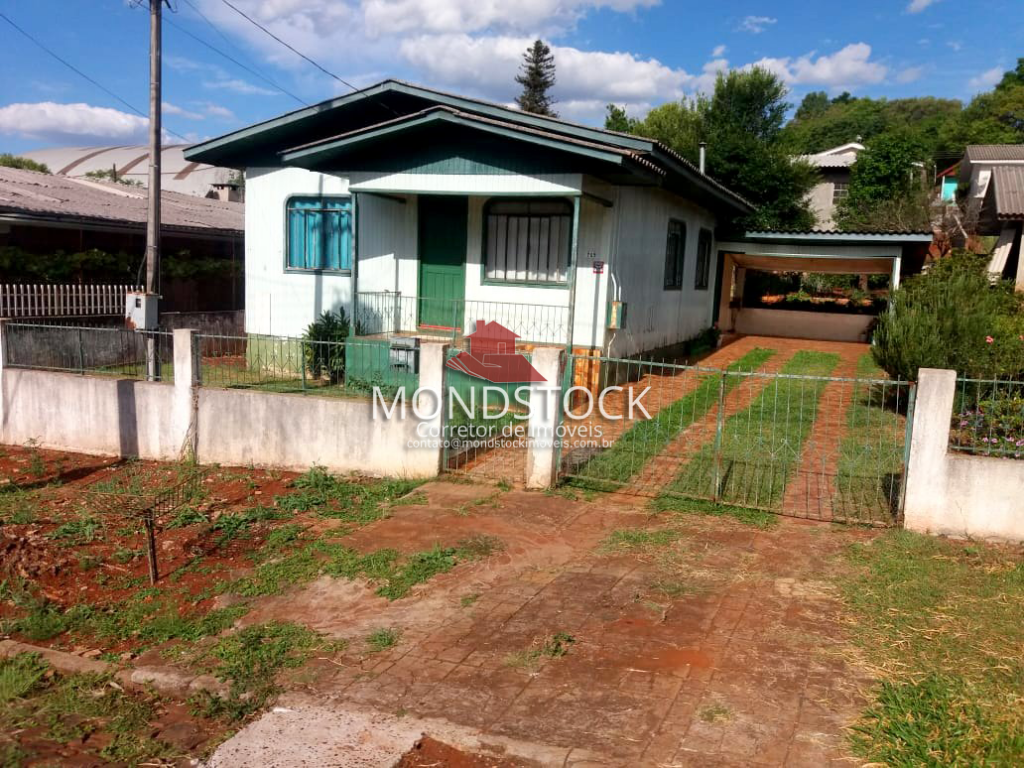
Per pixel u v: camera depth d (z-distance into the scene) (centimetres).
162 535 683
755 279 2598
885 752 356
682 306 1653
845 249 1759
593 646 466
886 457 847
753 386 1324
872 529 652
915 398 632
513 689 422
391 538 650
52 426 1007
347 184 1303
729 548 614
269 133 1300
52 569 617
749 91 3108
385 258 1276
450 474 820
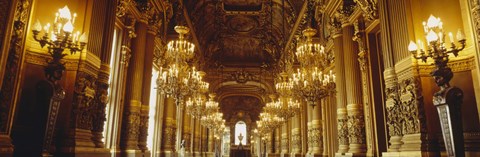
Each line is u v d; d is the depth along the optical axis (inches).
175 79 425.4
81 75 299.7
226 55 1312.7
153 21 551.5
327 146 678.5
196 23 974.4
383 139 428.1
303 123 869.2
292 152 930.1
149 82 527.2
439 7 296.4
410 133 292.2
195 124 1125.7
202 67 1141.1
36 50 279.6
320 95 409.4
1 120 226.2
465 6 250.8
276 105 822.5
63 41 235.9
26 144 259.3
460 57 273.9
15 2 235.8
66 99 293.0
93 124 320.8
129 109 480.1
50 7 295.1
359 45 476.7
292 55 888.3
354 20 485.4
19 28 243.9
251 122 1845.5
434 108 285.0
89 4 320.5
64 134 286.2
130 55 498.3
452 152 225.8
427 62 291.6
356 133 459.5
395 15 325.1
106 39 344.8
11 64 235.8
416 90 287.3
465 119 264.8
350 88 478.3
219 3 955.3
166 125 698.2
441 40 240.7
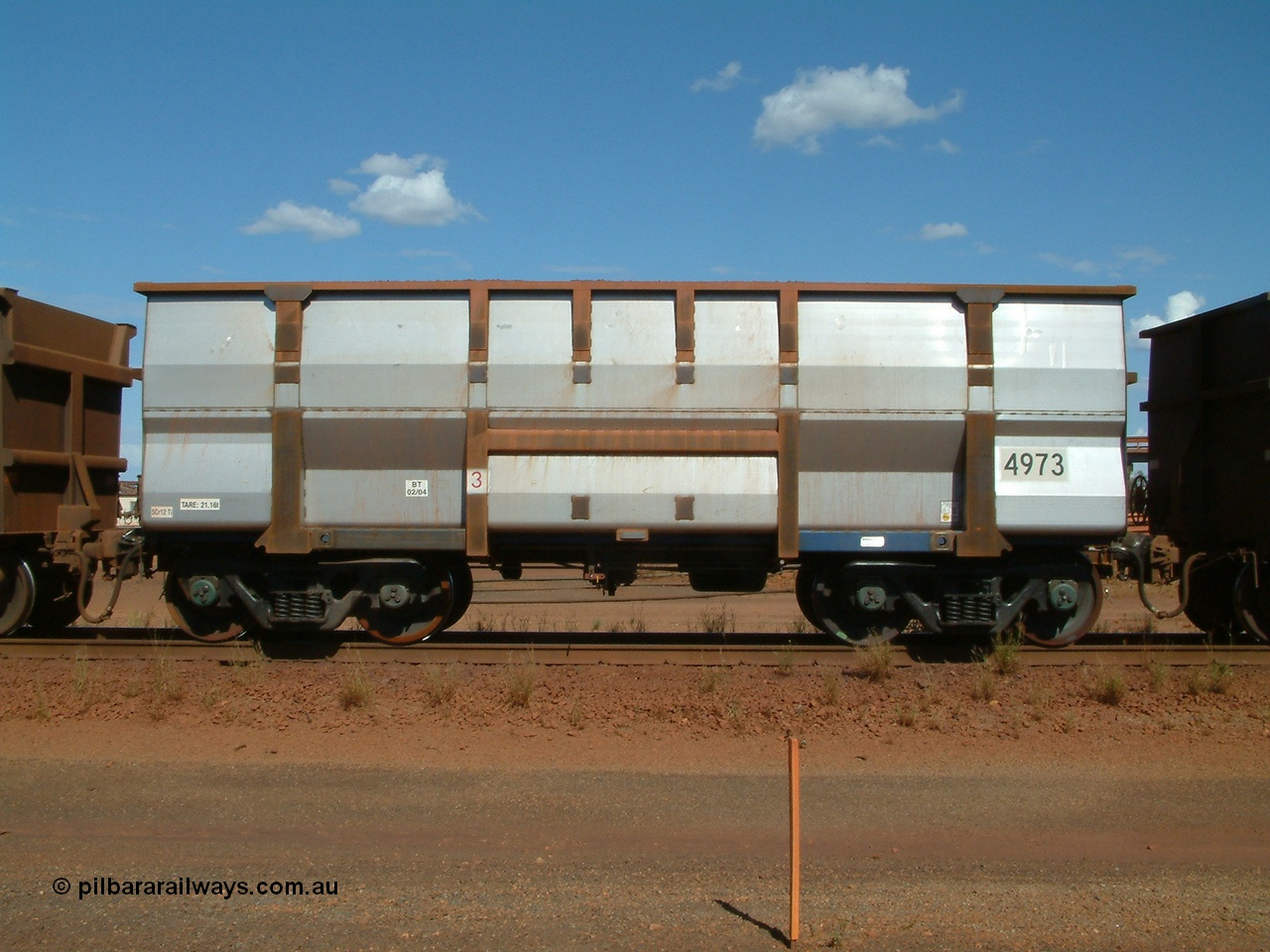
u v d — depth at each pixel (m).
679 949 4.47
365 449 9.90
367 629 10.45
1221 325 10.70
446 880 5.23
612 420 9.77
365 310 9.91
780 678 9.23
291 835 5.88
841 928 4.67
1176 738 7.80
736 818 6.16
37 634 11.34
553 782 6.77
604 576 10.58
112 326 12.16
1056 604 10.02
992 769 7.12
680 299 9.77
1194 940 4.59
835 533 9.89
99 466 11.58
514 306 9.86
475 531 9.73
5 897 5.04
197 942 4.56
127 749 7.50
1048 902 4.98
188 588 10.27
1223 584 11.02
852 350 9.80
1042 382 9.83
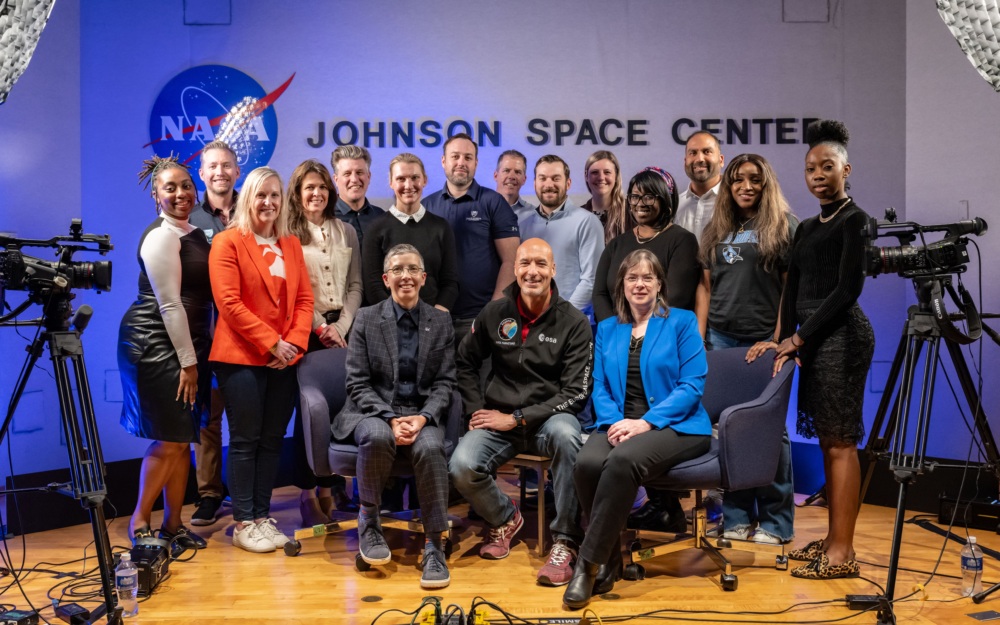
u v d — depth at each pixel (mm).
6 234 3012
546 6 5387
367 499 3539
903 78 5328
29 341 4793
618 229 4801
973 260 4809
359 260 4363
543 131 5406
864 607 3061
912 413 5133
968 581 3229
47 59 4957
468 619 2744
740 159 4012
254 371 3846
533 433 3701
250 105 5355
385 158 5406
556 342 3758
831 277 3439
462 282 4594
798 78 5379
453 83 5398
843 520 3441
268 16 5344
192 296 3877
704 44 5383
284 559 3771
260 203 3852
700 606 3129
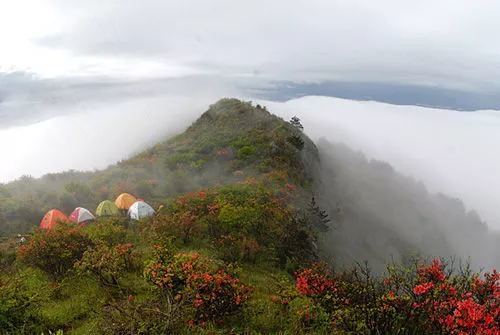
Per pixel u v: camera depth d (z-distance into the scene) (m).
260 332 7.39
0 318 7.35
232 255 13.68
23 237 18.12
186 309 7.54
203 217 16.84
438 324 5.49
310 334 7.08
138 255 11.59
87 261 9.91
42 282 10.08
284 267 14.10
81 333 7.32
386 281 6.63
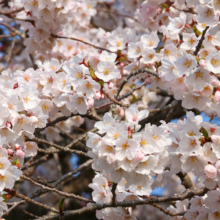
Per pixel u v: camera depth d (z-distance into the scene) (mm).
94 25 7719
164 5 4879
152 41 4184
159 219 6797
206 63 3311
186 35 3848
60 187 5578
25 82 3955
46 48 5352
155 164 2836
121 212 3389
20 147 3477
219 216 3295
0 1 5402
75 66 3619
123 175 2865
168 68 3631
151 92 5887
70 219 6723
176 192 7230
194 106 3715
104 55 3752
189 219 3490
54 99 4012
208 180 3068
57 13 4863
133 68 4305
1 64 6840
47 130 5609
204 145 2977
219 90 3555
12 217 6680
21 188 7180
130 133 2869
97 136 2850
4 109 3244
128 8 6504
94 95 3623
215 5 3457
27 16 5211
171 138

-----

▶ WHAT THE TASK REQUIRES
In the records above, everything from the line with "1042 382 9.83" down to the line with "260 332 7.39" is to be set down exactly, both ends included, with no pictures and no other lines.

▶ ANSWER AREA
1042 382 9.83
u v d — depth at each pixel (mm).
6 234 3012
546 6 5387
367 499 3539
903 78 5328
29 341 4793
618 229 4801
973 260 4809
359 260 4363
543 131 5406
864 607 3061
912 413 5133
968 581 3229
47 59 4957
468 619 2744
740 159 4012
254 371 3846
533 433 3701
250 105 5355
385 158 5406
556 342 3758
831 277 3439
462 282 4594
798 78 5379
453 83 5398
843 520 3441
268 16 5344
192 296 3877
704 44 5383
284 559 3771
260 203 3852
700 606 3129
Per pixel u v: camera depth d (z-distance into the scene) (m).
260 332 7.39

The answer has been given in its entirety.